### Excerpted passage:

+ + + +

These rights extend to MP’s, members and officers of the two Houses and are essential for them to carry out their functions independently and without the fear of arrest, imprisonment and molestation. Parliamentary privilege also confers the right of each House to handle its own affairs without external interference, including the courts. Protection is offered to members of Parliament such that no criminal or civil proceedings can generally be brought against them, or any other persons, in respect of words used in parliamentary proceedings. However, the term proceedings of parliament, ‘ ... has never been precisely defined either by statute, the Commons or the courts but clearly applies to debates, speeches and questions in the House, deliberations and evidence given by the committee and actions taken by officers of the House in pursuance of its orders’.  However, the term proceeding in Parliament does not cover everything said and done within the precincts of Parliament. In the case of Rivlin v Bilainkin  , it was held that letters, which were sent within the geographical location of Parliament, were not in fact covered. On the other hand, if formal sessions were to take place overseas with members of Parliament, under English law, they would be covered by absolute privilege.
In the outlined scenario, Julian Black tabled his question during Ministers’ Question Time in the House of Commons. This type of formal stage is considered a proceeding in parliament and so whatever he said during such a proceeding would attract parliamentary protection under absolute privilege. The description of absolute privilege is that of legal immunity against civil or criminal liability, for things said and done in the course of duties in proceedings of parliament, undertaken by a member of parliament or its officers. However, if a private conversation took place between MP’s absolute privilege would not apply, as it would not have constituted a proceeding in parliament and therefore, would not be covered under this privilege. In Dillion v Balfour  , a Minister had made defamatory comments within the House. ‘So, when an action for defamation was brought against a Member of Commons... the court recognised that it had no jurisdiction in the matter, and ordered that the writ should be removed from the records’. 
The concept of absolute privilege was challenged in the European Court of Human Rights, in the case of A v UK  where allegations made on the floor in House of Commons were repeated in the press. The challenge ultimately failed and further reinforced Article 9 of the Bill of Rights 1689, which states:
‘That the freedom of speech and debates or proceedings in Parliament ought not to be impeached or questioned in any court or any place outside Parliament’.

+ + + +

### Dataset content:
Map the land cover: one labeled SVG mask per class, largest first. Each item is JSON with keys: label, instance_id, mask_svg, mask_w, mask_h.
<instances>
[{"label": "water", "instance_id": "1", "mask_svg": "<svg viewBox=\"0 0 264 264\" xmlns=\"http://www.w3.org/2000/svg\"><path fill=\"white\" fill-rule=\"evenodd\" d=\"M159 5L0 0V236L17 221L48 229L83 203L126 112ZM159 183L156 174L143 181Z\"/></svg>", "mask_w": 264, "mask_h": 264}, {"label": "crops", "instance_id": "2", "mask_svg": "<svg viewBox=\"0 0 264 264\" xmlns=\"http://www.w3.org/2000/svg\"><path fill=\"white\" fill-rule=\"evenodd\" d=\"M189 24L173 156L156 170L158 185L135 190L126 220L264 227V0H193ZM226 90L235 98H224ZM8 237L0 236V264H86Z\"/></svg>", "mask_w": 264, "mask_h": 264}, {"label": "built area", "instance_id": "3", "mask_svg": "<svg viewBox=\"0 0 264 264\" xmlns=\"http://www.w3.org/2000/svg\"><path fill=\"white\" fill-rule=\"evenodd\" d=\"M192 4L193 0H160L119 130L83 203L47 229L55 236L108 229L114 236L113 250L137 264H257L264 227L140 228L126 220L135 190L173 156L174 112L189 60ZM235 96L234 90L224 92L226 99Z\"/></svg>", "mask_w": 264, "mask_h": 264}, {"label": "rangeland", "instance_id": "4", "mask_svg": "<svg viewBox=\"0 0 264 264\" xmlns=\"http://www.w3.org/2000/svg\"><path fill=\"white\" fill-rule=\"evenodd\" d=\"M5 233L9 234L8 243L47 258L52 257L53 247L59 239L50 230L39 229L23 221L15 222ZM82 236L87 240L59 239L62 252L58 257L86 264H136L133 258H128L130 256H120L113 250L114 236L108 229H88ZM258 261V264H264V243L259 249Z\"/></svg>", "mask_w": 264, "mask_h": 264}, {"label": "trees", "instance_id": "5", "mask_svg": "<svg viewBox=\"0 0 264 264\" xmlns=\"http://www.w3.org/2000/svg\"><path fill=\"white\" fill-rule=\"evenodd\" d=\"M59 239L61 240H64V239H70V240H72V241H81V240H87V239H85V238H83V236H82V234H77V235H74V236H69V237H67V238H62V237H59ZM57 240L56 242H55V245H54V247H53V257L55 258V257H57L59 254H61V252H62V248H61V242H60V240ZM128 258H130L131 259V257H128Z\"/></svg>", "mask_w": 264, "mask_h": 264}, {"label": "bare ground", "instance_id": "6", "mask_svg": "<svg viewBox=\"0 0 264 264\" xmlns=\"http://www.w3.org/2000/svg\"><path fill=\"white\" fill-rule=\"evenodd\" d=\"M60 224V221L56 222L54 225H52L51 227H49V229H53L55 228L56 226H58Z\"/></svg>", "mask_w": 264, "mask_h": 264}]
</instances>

+ + + +

### Instructions to follow:
In the passage on parliamentary privilege, what was held in the case of Rivlin v Bilainkin?

### Completed task:
Letters sent within the geographical location of Parliament were not covered by parliamentary privilege.